Pero la crítica a los Estados Unidos no es sólo a su política, sino también a la legitimación de su hegemonía. El
ministro alemán Fisher afirmó que un orden mundial no puede funcionar cuando el interés nacional de la potencia
más fuerte “es el criterio definitivo para el uso del poder por ese país”. Jacques Chirac, por su parte, acusó a los
Estados Unidos de minar el sistema multilateral. “Nadie puede aceptar la anarquía de una sociedad sin reglas”,
dijo. Aun los gobiernos de Tony Blair en Gran Bretaña o Silvio Berlusconi en Italia, que apoyaron a Washington, se
enfrentan con una opinión pública mayoritariamente hostil a la intervención en Irak sin autorización expresa del
Consejo de Seguridad. El cambio de visión de los pueblos es profundo y concordante con el nuevo experimento de
gobierno transnacional que propone la Unión Europea, con énfasis en la inclusión, la diversidad, la calidad de vida
y los derechos humanos universales. En fin, un nuevo humanismo democrático despojado de ideologías,
respetuoso de la palabra empeñada.
Quizá la diferencia más emblemática entre lo que pasa en los Estados Unidos y lo que sucede en la Unión
Europea sea la actitud frente a la pena de muerte.

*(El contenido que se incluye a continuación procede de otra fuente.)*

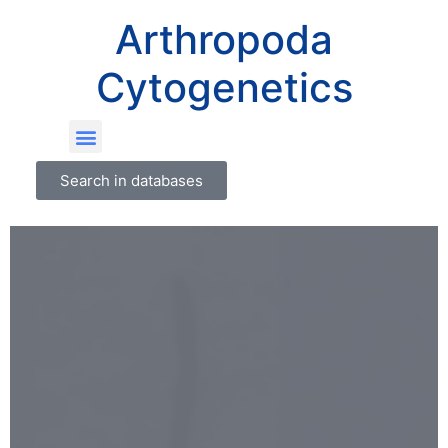
Arthropoda
Cytogenetics
Search in databases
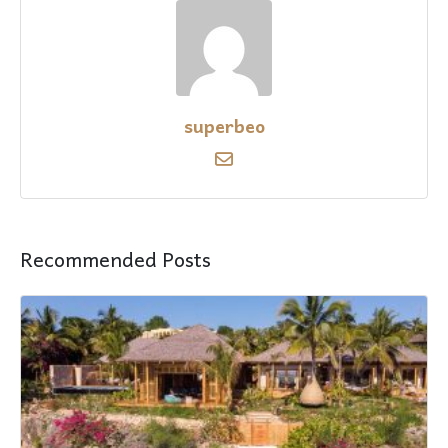
superbeo
Recommended Posts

La Unión la rechaza en forma unánime, mientras que la
sociedad norteamericana la apoya mayoritariamente.
Si observamos las tendencias de opinión y los valores prevalecientes en las sociedades norteamericana y europea,
deberíamos concluir que el “sueño europeo” se está alejando del “sueño americano”. Entre la presencia de las
religiones en la vida cotidiana en un caso y el avance de la laicidad en el otro; entre la cruzada antiterrorista y el
rigor securitario por un lado y por otro el respeto por los derechos humanos y el espíritu de compromiso; entre la
vocación de pueblo elegido para el liderazgo y la voluntad de compartir un poder multipolar; entre los objetivos
políticos moralizantes y el propósito de promover el derecho internacional; entre la decisión de usar el poder para
defender el interés nacional y la aversión al uso de la fuerza, y otras muchas diferencias, parecería estarse
abriendo una fosa que terminará separando la cultura política de estos dos pilares del mundo occidental.
América latina es el tercer pilar del mundo occidental. Obligada por la historia, deberá intervenir en esta diferencia
y contribuir con sus ideas y tradiciones políticas para intentar un compromiso nuevo que asegure la paz y la
convivencia en el mundo. El gran debate todavía no ha comenzado.